Reporting entities, including their personnel, are prohibited from disclosing the submission reports to the FIU-IND. This prohibition extends before, during, and after the filing of an STR, ensuring no tipping off to clients. SPs are required to retain records for five years after the client relationship ends. A pivotal obligation for SPs is conducting risk assessments to understand and mitigate financial crimes. This includes identifying high-risk areas and categorizing clients as high or low risk, with special attention to non-residents, high net worth individuals, trusts, charities, and entities with family shareholding. 

Specific obligations

ICO/ITO: In the context of Initial Coin Offerings (ICOs) and Initial Token Offerings (ITOs), which serve as fundraising mechanisms for new projects, entities engaged in “issuance, offer, book-building, underwriting, market making and placement agent activity, sale, distribution, ongoing market circulation and trading” of a VDA are classified as Service Providers (SPs). Pertinently, the provision specifically includes many entities in addition to the VDA issuing entity or the VDA exchanges which seems to be a departure from the general global practice.

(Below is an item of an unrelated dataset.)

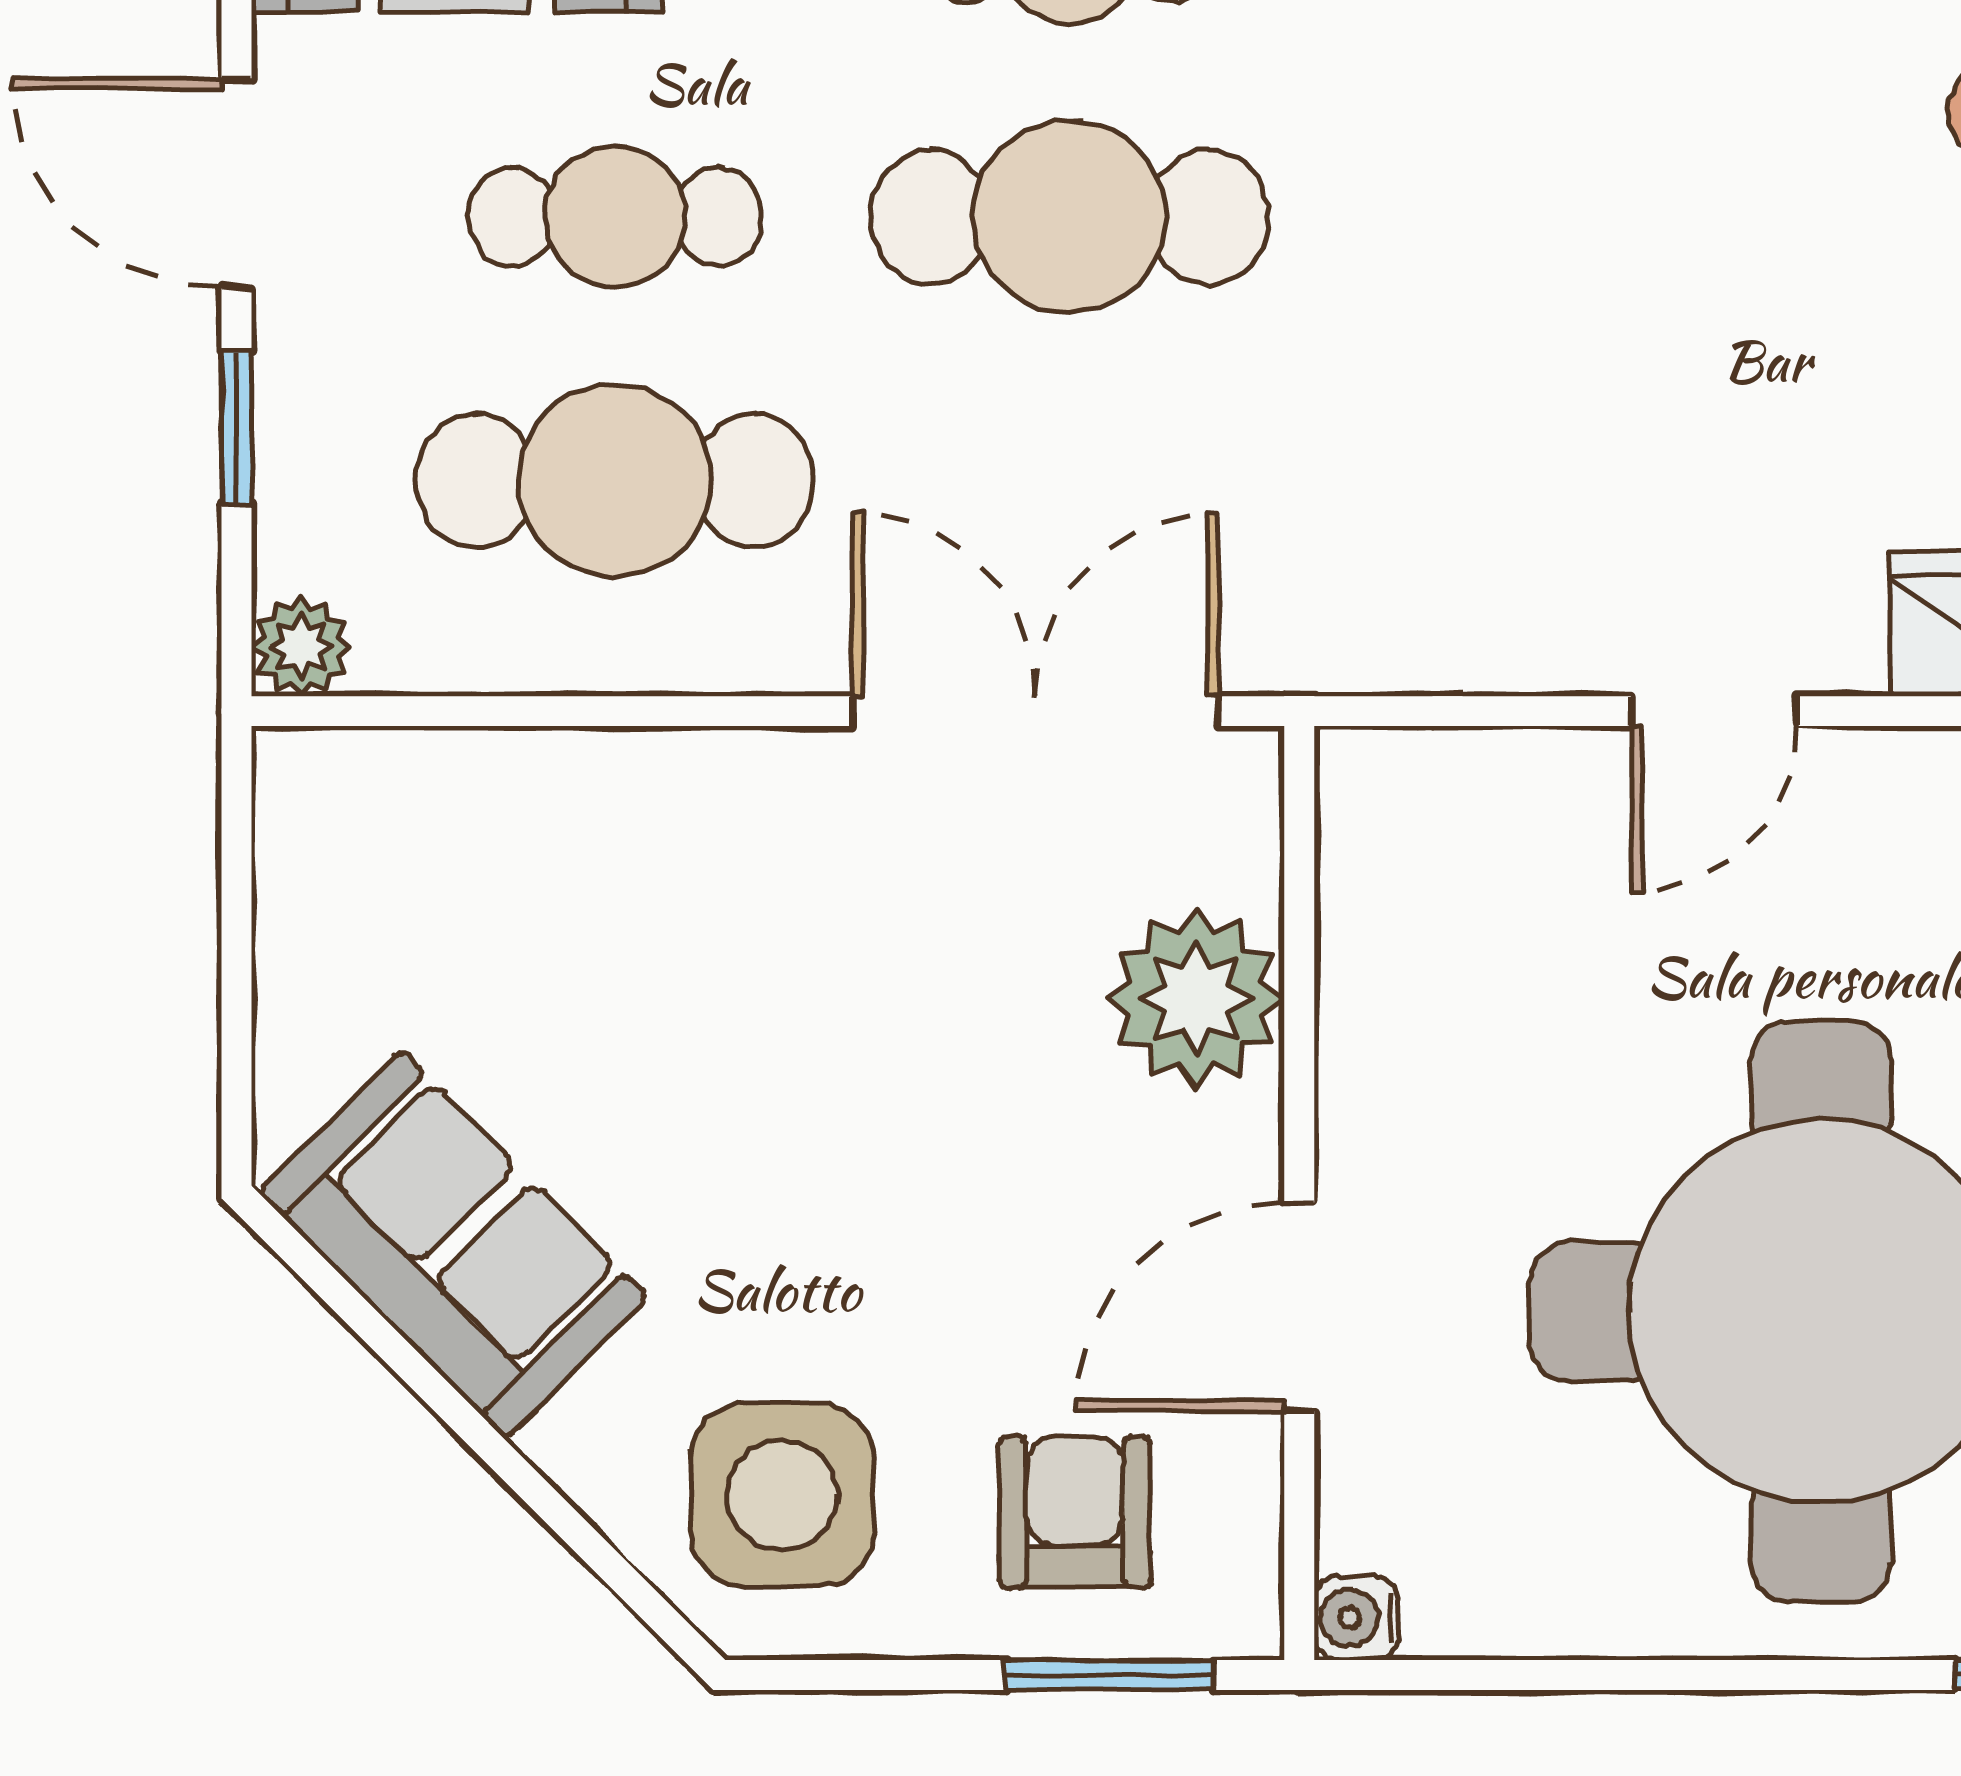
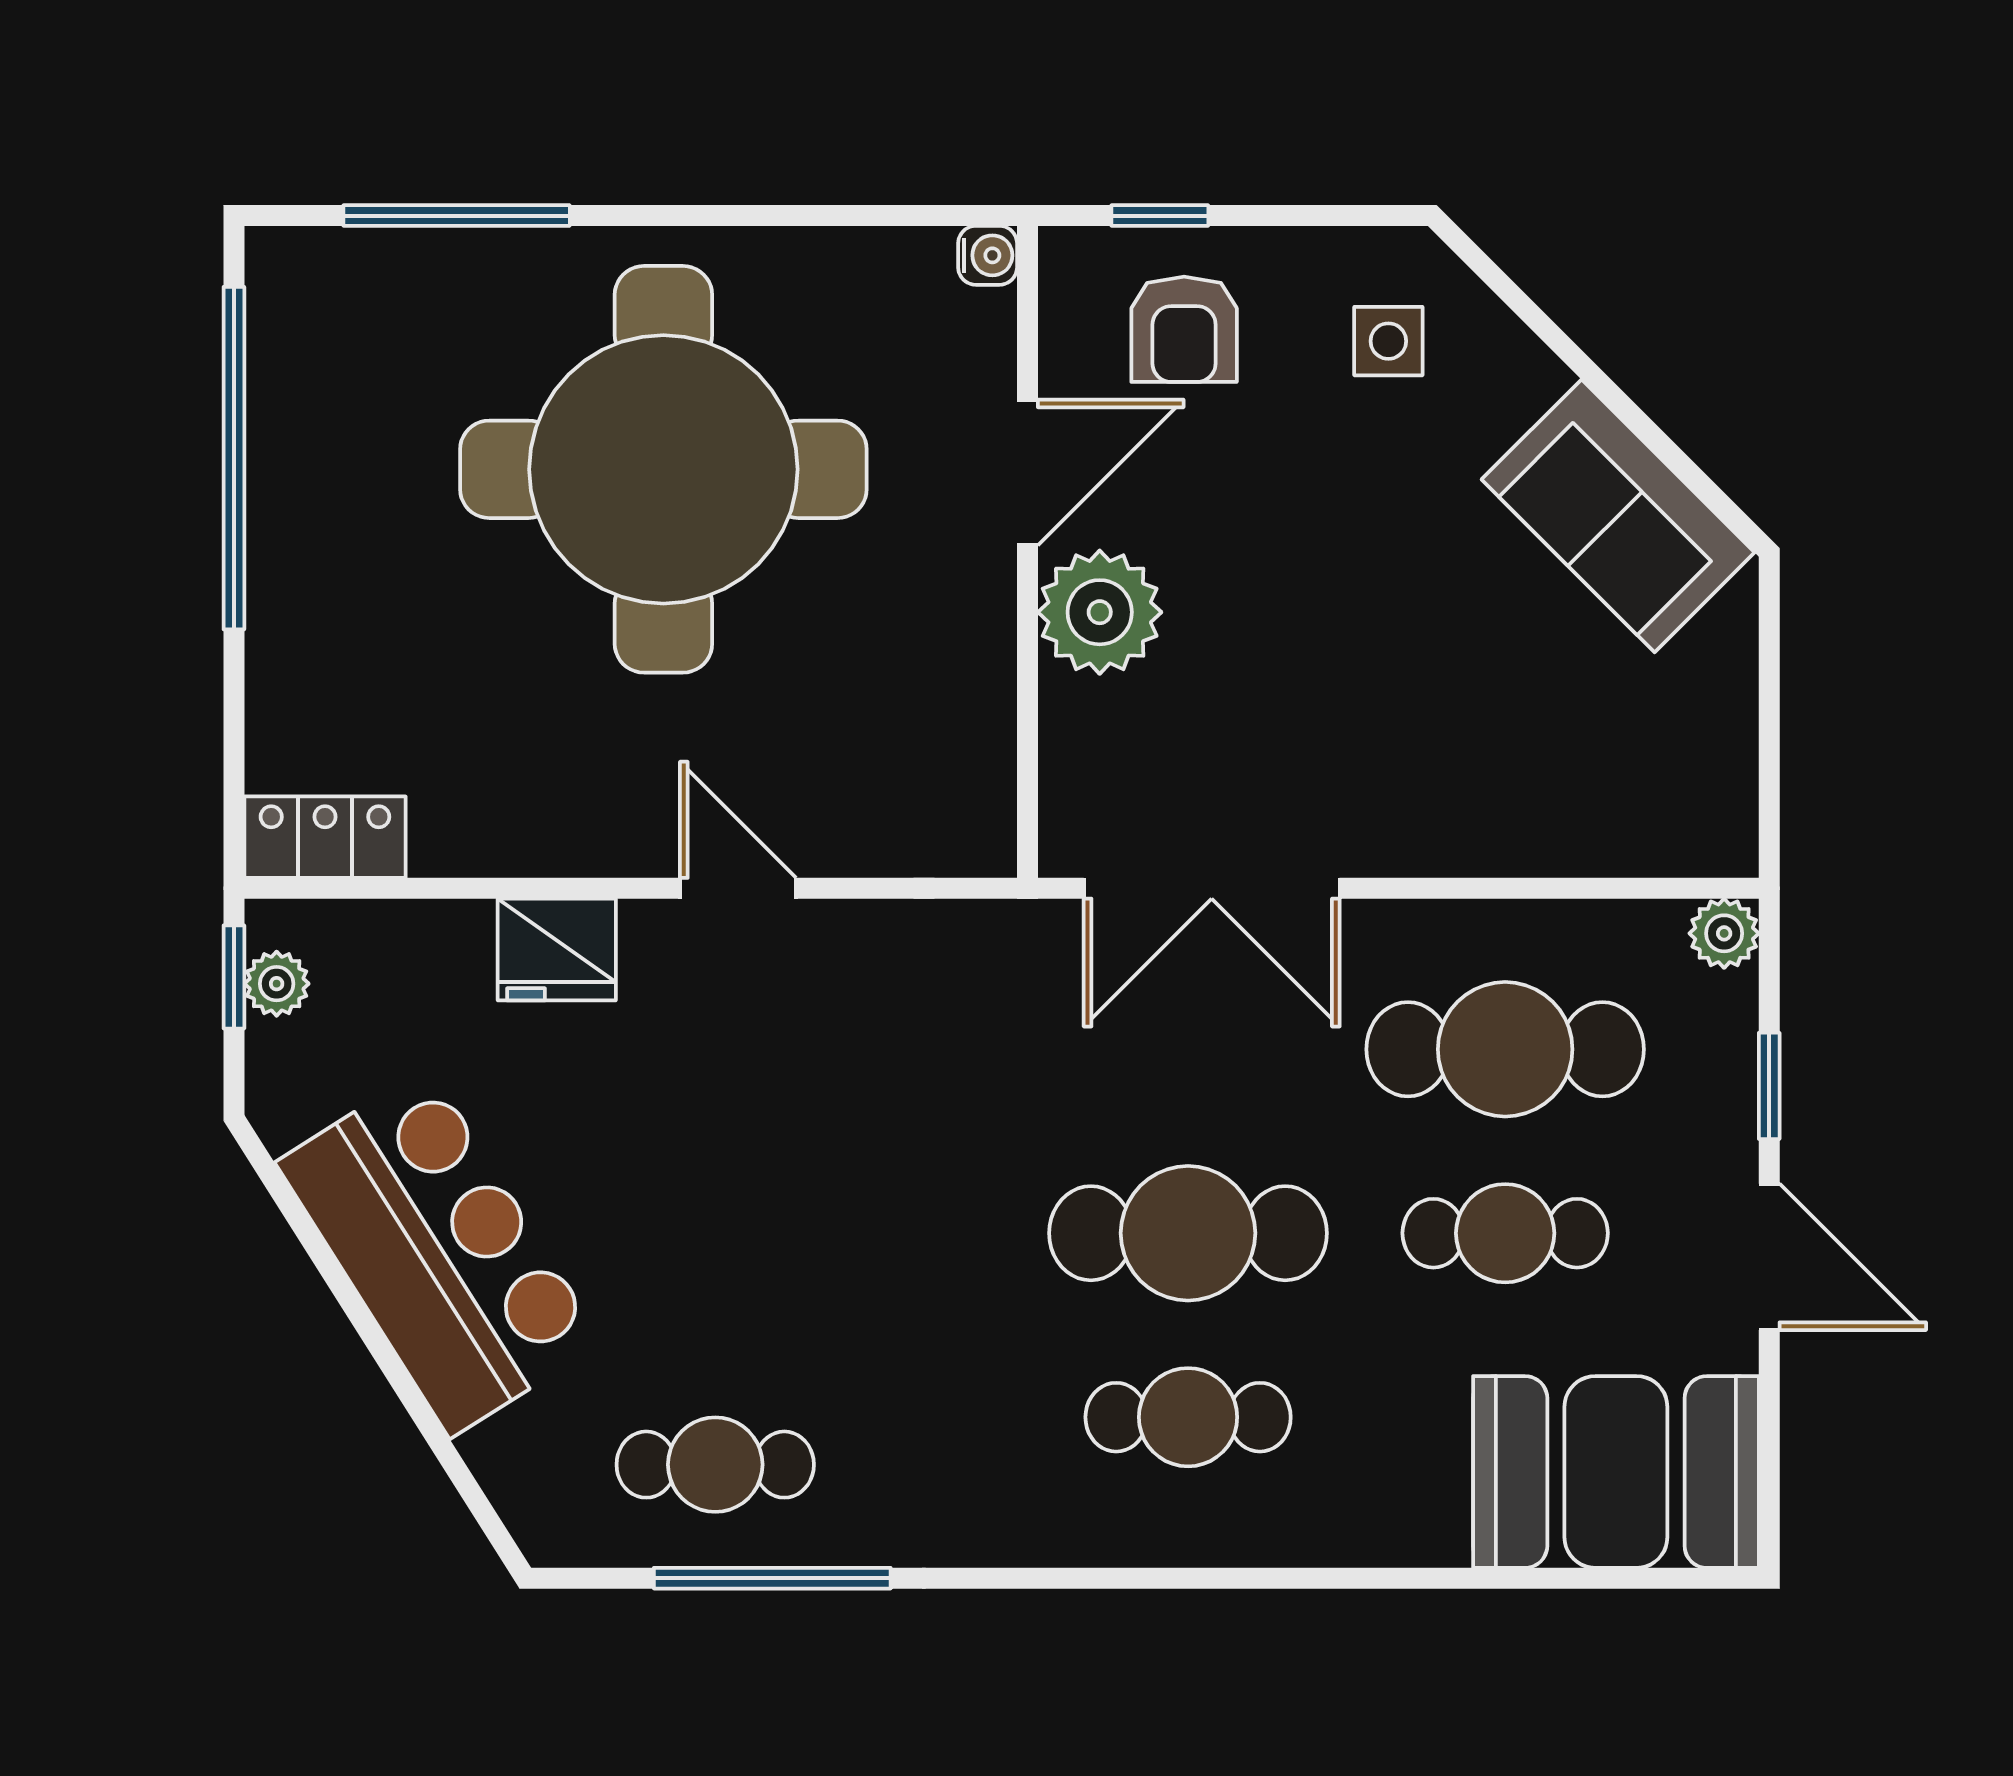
door: (1714, 711) -> (738, 888), hinge flipped
plant: (1196, 998) -> (1100, 612), moved
side table: (782, 1495) -> (1388, 341), width x0.54, depth x0.54
window: (1110, 1675) -> (1160, 216), width x0.67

Entities engaged in these activities (e.g. market making, underwriting etc.) are classified as a SPs only in the context of ICO/ITO, it is not very clear whether providing such services with respect to an old/existing VDA will make these entities as a SP.

 Use of automation or smart contract: Guidelines prescribe that use of ‘automated processes such as smart contract’ will not relieve controlling persons responsible for the execution of such contracts from the obligations of SPs. Such persons are required to adopt appropriate measures to mitigate risk and are likely to be liable for any non-compliance.    

 VDA Transfers: FIU Guidelines prescribe KYC and compliance requirements for transferring VDA under different scenarios. VDA transfers to or from unhosted wallets are advised to be treated as high risk transactions and transfers involving an intermediary SP are to be considered as a cross-border transfer.

Travel rule: SPs must furnish accurate information of the originator and the beneficiary on wire transfers, covering both fiat and VDA denominations.  Beneficiary SPs are equally obligated to obtain, hold, and provide the required originator information, ensuring accuracy and adherence to regulatory guidelines. 

Conclusion

The AML and CFT guidelines set forth by FIU-IND for Virtual Asset Service Providers provides the much needed regulatory clarity for web3 and VDA industry in India. Risk based approach suggested by FIU for detecting and reporting suspicious transactions will discourage bad elements without hampering the growth and adoption of innovative blockchain technology. Though these Guidelines are restricted to tackling AML/CFT related concerns and are not exhaustive, it is a welcome step towards formulating a comprehensive regulatory framework for VDAs in India.

Disclaimer: Nothing contained in this blog constitues legal advice as the details are only shared for educational and informative purposes.